Discutir o racismo tão abertamente causa incômodo. Levantar o debate a poucos meses da eleição, diante de um governo que se posiciona contrário aos movimentos sociais, é ainda mais complicado. Lázaro brilha com seu trabalho atrás das câmeras, mas o seu Brasil distópico se mostra assustadoramente real.

Com as atuações viscerais de Taís Araújo, Seu Jorge, Adriana Esteves e o astro britânico Alfred Enoch, "Medida Provisória" consegue trazer uma discussão densa e ao mesmo tempo empolgar. É desesperador ver o sofrimento dos personagens separados de suas famílias e amigos por uma lei, mas também aquece o coração perceber seus momentos de alegria e união para enfrentar o pesadelo que estão passando.

Para alguém branco, como quem escreve essa crítica, o filme pode servir como uma cutucada para algumas falas que parecem tão inocentes e que carregam tanto preconceito. "Fulana tem o pé na cozinha?", diz uma personagem descomprometidamente, usando uma expressão racista, relacionada a escravidão. Mas a discussão é muito mais profunda.

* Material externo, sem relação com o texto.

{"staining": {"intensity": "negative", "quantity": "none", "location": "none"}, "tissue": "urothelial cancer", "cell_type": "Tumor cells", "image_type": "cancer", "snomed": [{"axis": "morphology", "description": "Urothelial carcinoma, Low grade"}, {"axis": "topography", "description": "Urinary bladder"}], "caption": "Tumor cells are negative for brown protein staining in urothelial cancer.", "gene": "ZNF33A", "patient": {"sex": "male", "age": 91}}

Como nós brancos podemos contribuir para a luta antirracista? Adianta só não usar termos e expressões ofensivas? De que forma o nosso privilégio conseguirá impedir que situações como a da ficção virem realidade? São muitas perguntas e as respostas ficam a cargo do espectador. Lázaro cumpre seu papel com uma obra que pode ter demorado a sair, mas com certeza demorará muito mais para deixar nosso pensamento.